Apple and Disney’s video launches will highlight the limitations in U.S. mobile Video Experience

Posted on March 25, 2019 by Kevin Fitchard

Apple is expected to launch its own video streaming service soon, showing just how important video has become to nearly every facet of the tech and media industries. And since this is Apple, we expect any new service to have a prominent place on iPhones and possibly on Android devices as well. Disney will join Apple in the video streaming world, putting its own high-profile family-centric content on a new service called Disney+ later this year. But supporting video on mobile devices raises an interesting question in the U.S. Would any mobile-centric video service Apple or Disney launches suffer from the limitations we've seen in U.S. mobile Video Experience?

In our recent State of Mobile Video and U.S. Mobile Network Experience reports, we found that the U.S. and its individual operators all garnered Fair ratings in our Video Experience metric. Fair means that video streamed to a device over a mobile connection generally demonstrates slow loading times and frequent interruptions in playback, especially at higher resolutions. Delving further into our measurements that make up that metric, though, we're able to quantify the characteristics that produce that level of mobile video quality in the U.S., specifically on 4G networks.

First, let's start with 4G Video Load Time, which is the average time in seconds users have to wait for a requested video to begin playing over a 4G connection. We found that Verizon had the best score in this metric with an average wait of 4.4 seconds, with T-Mobile close behind with a Video Load Time score of 4.8 seconds. Sprint fell to the bottom of our rankings with a Video Load Time of 5.6 seconds.

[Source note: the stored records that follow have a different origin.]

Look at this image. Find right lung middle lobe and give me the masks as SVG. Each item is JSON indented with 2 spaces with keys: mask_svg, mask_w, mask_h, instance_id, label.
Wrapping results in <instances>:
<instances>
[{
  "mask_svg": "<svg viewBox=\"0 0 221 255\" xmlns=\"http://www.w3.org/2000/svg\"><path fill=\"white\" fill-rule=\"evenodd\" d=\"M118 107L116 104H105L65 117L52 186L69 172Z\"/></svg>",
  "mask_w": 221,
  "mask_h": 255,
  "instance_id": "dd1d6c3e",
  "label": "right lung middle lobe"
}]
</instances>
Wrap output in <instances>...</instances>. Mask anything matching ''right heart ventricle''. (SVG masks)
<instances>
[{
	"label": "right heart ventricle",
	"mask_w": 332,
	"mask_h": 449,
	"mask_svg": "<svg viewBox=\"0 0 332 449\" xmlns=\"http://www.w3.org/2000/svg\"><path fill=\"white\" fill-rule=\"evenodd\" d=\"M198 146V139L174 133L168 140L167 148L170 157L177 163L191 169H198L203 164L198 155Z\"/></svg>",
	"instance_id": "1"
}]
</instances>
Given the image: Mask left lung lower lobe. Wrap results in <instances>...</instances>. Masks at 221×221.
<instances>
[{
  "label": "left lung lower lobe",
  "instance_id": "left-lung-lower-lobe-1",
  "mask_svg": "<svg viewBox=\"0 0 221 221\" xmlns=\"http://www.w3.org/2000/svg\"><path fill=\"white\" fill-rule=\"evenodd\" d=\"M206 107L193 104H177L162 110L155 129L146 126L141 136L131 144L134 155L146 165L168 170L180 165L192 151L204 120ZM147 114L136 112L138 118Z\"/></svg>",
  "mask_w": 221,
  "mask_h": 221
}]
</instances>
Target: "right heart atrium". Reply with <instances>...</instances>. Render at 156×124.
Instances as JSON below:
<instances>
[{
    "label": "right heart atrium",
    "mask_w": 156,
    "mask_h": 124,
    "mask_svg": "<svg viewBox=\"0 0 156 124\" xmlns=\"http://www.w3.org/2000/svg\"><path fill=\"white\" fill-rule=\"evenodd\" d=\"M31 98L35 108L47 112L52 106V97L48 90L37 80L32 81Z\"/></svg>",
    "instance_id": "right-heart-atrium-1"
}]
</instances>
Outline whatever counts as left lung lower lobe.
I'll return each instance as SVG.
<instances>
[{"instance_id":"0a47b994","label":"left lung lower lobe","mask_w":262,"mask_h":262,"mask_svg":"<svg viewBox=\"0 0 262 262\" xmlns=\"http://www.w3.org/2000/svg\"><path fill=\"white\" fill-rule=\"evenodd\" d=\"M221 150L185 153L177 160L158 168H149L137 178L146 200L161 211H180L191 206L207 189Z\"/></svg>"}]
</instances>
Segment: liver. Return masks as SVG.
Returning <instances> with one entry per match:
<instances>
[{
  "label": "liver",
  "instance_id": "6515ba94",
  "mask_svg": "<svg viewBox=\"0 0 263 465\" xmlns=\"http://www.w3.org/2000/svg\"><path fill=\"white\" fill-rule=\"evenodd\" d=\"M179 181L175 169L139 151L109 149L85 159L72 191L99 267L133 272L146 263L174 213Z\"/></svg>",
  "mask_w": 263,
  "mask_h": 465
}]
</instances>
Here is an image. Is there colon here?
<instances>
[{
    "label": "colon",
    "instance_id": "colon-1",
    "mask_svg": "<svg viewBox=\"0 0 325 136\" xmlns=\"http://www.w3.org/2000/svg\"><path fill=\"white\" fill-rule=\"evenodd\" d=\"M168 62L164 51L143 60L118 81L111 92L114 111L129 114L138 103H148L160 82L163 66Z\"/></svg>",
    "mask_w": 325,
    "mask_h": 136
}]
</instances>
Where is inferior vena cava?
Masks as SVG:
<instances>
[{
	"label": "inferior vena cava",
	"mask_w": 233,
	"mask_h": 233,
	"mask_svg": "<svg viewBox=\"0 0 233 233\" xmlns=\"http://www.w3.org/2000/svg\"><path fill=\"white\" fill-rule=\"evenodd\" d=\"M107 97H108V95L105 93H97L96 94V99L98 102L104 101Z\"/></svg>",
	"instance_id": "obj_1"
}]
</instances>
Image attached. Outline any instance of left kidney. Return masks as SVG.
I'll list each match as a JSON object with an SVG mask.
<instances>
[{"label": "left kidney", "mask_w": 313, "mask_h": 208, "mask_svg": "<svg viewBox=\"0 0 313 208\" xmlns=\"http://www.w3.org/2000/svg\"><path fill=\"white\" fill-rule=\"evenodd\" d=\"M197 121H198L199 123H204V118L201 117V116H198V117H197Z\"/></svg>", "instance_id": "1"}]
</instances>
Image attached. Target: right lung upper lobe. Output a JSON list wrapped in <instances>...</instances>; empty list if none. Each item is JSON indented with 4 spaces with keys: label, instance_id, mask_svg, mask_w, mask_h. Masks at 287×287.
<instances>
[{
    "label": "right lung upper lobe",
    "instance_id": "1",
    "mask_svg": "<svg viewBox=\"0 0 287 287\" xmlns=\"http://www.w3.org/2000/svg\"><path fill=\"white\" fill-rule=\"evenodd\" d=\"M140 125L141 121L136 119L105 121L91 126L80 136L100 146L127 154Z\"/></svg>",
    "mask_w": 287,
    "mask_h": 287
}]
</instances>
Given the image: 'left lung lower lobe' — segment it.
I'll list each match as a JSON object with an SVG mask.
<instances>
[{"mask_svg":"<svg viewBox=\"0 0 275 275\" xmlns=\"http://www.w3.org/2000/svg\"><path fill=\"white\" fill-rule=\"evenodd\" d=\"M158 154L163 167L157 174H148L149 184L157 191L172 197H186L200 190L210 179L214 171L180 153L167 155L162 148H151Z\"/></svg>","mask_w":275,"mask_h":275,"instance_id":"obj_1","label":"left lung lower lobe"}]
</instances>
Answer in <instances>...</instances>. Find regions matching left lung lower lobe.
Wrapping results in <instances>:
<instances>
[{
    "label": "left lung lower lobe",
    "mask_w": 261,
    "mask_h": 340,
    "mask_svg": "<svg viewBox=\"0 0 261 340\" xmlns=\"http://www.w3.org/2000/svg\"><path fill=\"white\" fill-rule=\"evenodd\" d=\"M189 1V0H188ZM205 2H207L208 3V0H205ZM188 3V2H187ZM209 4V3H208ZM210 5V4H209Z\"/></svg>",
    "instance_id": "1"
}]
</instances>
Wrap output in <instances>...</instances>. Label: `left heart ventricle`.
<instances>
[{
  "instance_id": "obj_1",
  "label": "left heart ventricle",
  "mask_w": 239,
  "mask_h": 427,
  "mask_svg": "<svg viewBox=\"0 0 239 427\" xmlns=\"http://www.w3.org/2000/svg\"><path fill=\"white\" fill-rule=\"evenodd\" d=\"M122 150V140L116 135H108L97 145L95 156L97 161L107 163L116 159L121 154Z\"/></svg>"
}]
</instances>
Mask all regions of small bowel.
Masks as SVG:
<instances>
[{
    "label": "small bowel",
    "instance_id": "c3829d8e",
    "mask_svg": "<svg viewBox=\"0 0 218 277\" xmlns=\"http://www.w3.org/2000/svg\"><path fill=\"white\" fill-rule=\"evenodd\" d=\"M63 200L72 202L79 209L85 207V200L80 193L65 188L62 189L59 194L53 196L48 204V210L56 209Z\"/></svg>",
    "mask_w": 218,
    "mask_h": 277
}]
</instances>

While 4-6 seconds is a noticeable amount of time to wait for a video to start playing, even this apparently small delay will become frustrating as users watch multiple videos. The longer the delay, the greater the risk a user will give up and click on something else instead. According to an Akamai study, any delay longer than 2 seconds risks user abandonment.

No matter how sophisticated a network or optimized a data service, we expect to see some lag before a streamed video begins rendering over a mobile connection. To put that in perspective, in Singapore — which is one of the highest rated countries in the world in Video Experience — all three operators had Video Load Times of under 3 seconds, according to our recent analysis.

Video Stalling Occurrence measures the percentage of users that experience any kind of interruption during video playback, whether it's due to buffering or stuttering in playback caused by a weak connection. A significant proportion of U.S. consumers experience interruptions in their mobile video, according to our analysis. Verizon scored best in this metric with a Video Stalling Occurrence of 16.9%. Sprint was hot on Verizon's heels with a score of 18.6%, while both T-Mobile and AT&T had scores above 25% in our measurements.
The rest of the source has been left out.